Having just had a lousy chest infection, I finally got rid of it by taking honey. Manuka honey, actually.
Don’t be fooled by the supermarket trash, which is mostly from China and is dyed sugar and water (no bees in sight!). But real honey has great health properties.
I wrote a section about its ability to heal MRSA wounds in my comprehensive guide to antibiotic alternatives: How To Survive In A World Without Antibiotics (antibiotics are done)
In addition to burns, raw honey has been used effectively in the treatment of abrasions, acne, amputations, bacterial infections (including MRSA, as I said), eczema, gunshot wounds, leg ulcers, puncture wounds, psoriasis, septic wounds, and surgical wounds. For abscesses or deep wounds that have been cleaned, honey can be packed into the cavity, after which an adhesive dressing is applied
Honey is a magnificent wound healer. Ancient Ayurvedic (Indian) medical practitioners used honey as dressing aids to purify sores and promote wound healing.1 The Egyptian Edwin Smith Papyrus dating to 1500 B.C. recommended the use of honey in the treatment of burns. During WWI, Chinese and Russian soldiers used honey as a wound-healing agent.2
According to an article recently published in the American Journal of Clinical Dermatology3, honey provides a moist healing environment, deodorizes, rapidly clears infection, and reduces inflammation, edema and exudation (oozing).

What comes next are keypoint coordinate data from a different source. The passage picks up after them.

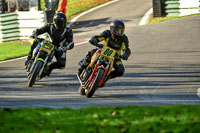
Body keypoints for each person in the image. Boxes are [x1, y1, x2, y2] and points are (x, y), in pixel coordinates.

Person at [78, 19, 131, 86]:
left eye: (121, 30)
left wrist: (125, 54)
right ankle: (82, 67)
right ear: (111, 29)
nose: (118, 32)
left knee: (120, 70)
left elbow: (126, 49)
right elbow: (99, 37)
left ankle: (105, 78)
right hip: (102, 51)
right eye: (116, 30)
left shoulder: (124, 38)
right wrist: (94, 39)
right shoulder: (107, 33)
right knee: (90, 52)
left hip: (115, 57)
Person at [25, 12, 74, 76]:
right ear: (56, 22)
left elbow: (71, 42)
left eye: (63, 22)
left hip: (59, 47)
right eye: (60, 22)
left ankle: (49, 68)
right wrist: (35, 34)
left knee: (62, 65)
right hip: (48, 43)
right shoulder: (49, 26)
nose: (62, 24)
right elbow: (39, 30)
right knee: (34, 41)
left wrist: (66, 47)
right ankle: (29, 58)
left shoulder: (68, 30)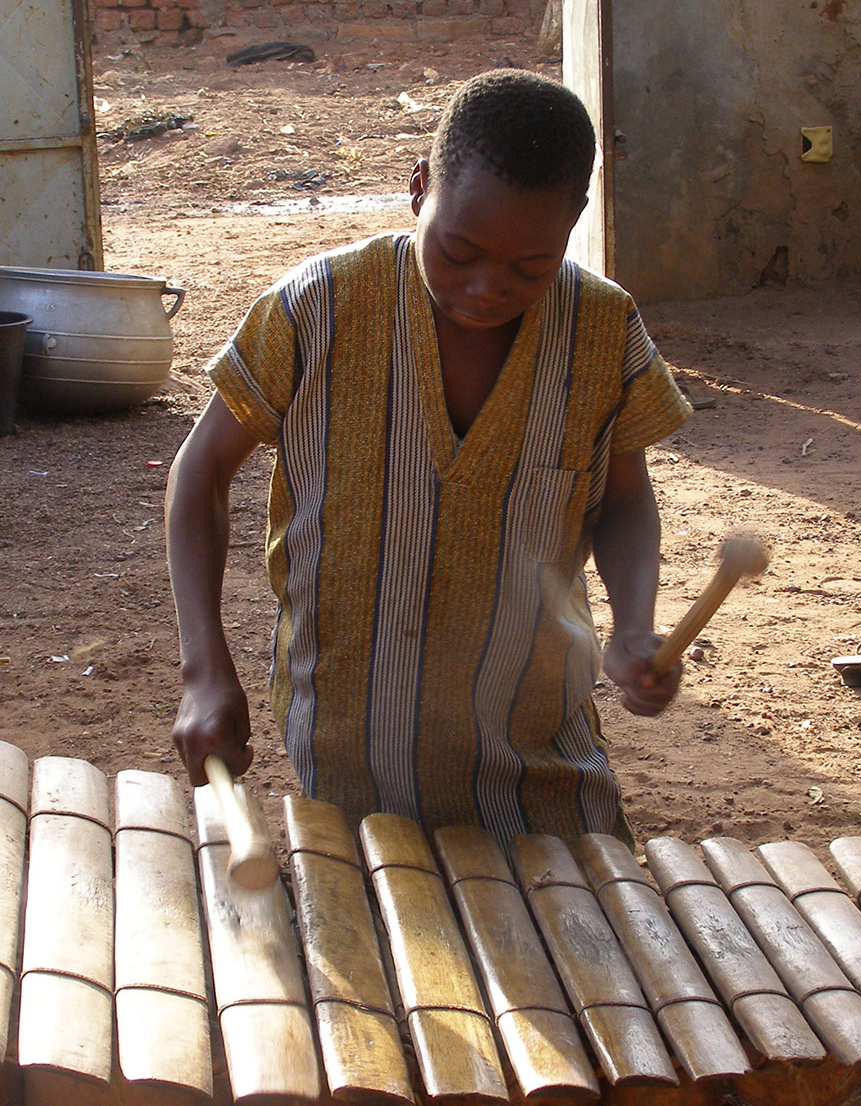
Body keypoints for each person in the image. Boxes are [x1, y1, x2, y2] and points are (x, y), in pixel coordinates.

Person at [165, 68, 691, 849]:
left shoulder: (604, 330)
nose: (486, 288)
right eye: (458, 251)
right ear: (419, 189)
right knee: (385, 950)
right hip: (356, 755)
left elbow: (622, 500)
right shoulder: (318, 308)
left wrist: (636, 624)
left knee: (583, 948)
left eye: (529, 268)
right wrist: (204, 666)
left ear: (576, 220)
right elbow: (199, 473)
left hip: (540, 754)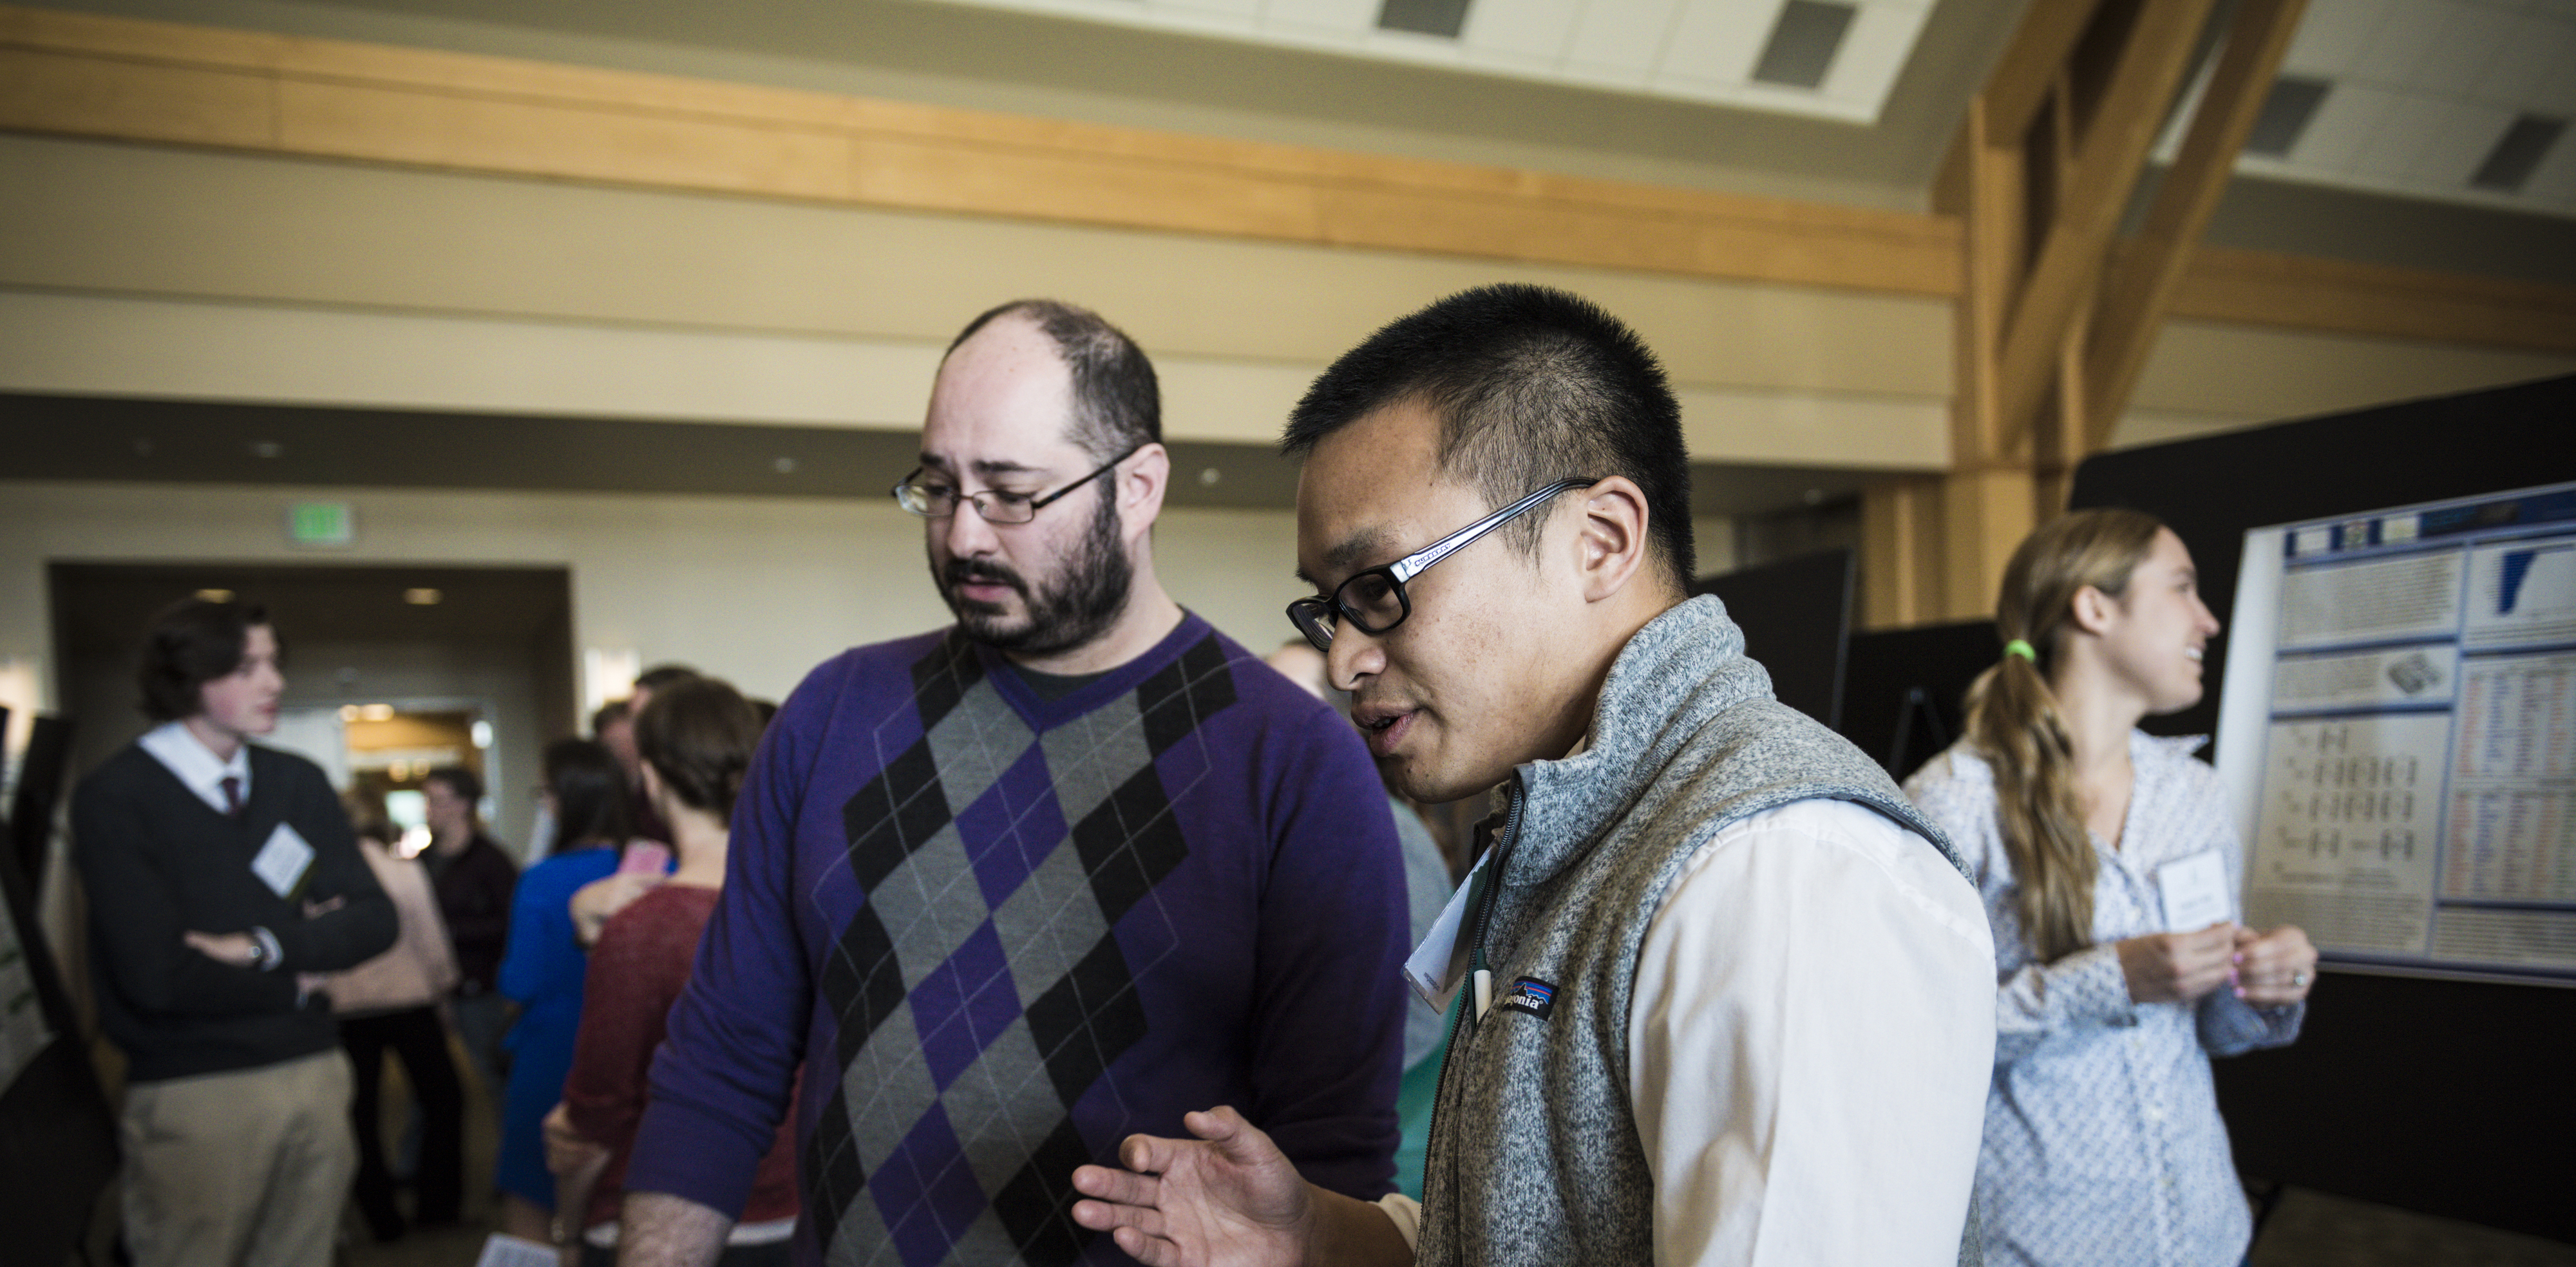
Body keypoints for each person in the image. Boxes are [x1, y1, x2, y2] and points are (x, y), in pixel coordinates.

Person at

Many clinical studies have demonstrated honey’s effectiveness in treating burns. An article in the British Journal of Surgery compared the topical use of honey with silver sulfadiazine (SSD)— one of the most widely-used, common treatments for burns—in 104 cases of superficial burn injuries. In the honey-treated group of 52 patients, 91% of the burns were infection free within 7 days, compared to only 7% of the 52 patients in the SSD group. Pain was also significantly reduced.4
Manuka is recognized as the best medicinal honey. This is derived from bees which forage the flowers of the New Zealand manuka shrub, Leptospermum scoparium (Tea Tree). It’s potency is measured by its content of methylglyoxal, believed to be the active ingredient. A trademarked system for testing MGO levels suggests a minimum of 100 mg/kg but strengths range up to 500mg/kg and even 700mg/kg.

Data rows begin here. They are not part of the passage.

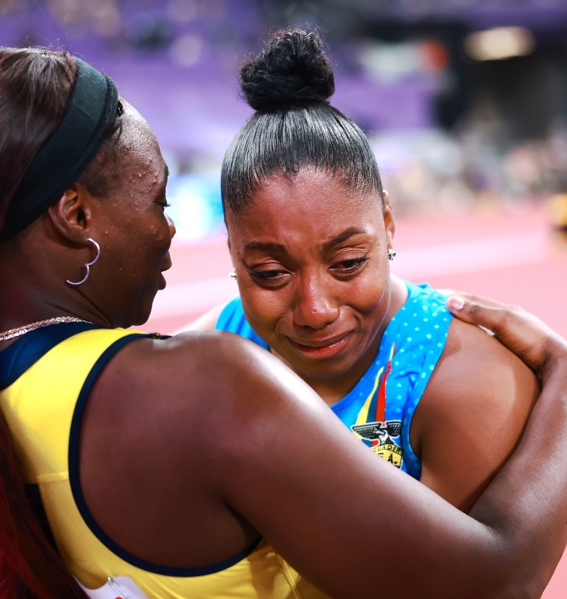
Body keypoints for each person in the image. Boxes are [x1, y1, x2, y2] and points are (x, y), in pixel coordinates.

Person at [0, 47, 567, 599]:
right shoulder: (201, 388)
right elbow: (494, 578)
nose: (169, 230)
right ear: (77, 216)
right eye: (156, 198)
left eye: (346, 260)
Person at [184, 28, 537, 513]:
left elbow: (474, 578)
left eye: (347, 264)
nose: (315, 309)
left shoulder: (464, 379)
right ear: (232, 254)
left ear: (388, 226)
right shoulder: (219, 346)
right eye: (269, 273)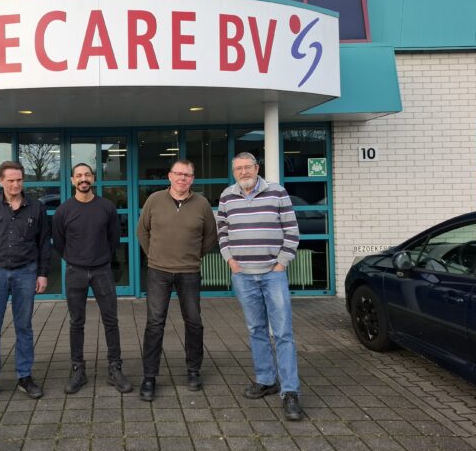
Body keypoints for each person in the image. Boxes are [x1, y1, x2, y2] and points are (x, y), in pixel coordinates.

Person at [216, 152, 303, 421]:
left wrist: (281, 263)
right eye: (238, 169)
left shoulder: (277, 192)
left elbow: (292, 231)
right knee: (256, 330)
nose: (243, 172)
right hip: (243, 275)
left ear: (257, 168)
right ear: (233, 172)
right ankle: (266, 380)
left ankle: (290, 392)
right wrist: (230, 261)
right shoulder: (227, 196)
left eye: (247, 167)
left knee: (283, 333)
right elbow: (222, 232)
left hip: (272, 274)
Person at [0, 160, 51, 404]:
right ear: (1, 181)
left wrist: (42, 273)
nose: (16, 184)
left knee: (24, 327)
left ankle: (24, 377)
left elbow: (44, 243)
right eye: (11, 180)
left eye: (19, 180)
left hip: (26, 273)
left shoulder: (36, 208)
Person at [136, 159, 217, 401]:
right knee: (155, 324)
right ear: (170, 176)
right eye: (178, 174)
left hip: (189, 271)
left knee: (194, 322)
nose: (183, 178)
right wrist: (154, 255)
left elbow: (210, 236)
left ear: (193, 179)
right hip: (158, 271)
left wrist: (194, 256)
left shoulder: (202, 204)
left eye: (187, 175)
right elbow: (142, 231)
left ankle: (193, 371)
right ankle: (149, 377)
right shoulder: (154, 200)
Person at [52, 163, 132, 394]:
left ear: (93, 178)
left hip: (102, 271)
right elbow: (59, 243)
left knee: (111, 321)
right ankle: (78, 370)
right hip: (75, 272)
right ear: (72, 180)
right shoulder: (63, 211)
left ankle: (115, 369)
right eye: (78, 175)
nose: (83, 179)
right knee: (76, 322)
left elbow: (114, 239)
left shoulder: (107, 207)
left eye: (87, 175)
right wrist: (76, 258)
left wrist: (100, 258)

The older and vaguer UMF rating (unique manuka factor), should be 10 or greater.
Oh, and I forgot to say… Honey tastes great!
1. Grover, S.K, and Prasad, C.S. “Use of Madhu in Ayurveda.” Journal of the National Indian Medical Association, 10: 7-10, 1985.
3. Molan, P.C., “Potential of honey in the treatment of wounds and burns.” American Journal of Clinical Dermatology. 2(1):13-9, 2001.
4. Subrahmanyam, M. “Topical application of honey in treatment of burns.” British Journal of Surgery, 78(4):497-8, April 1991.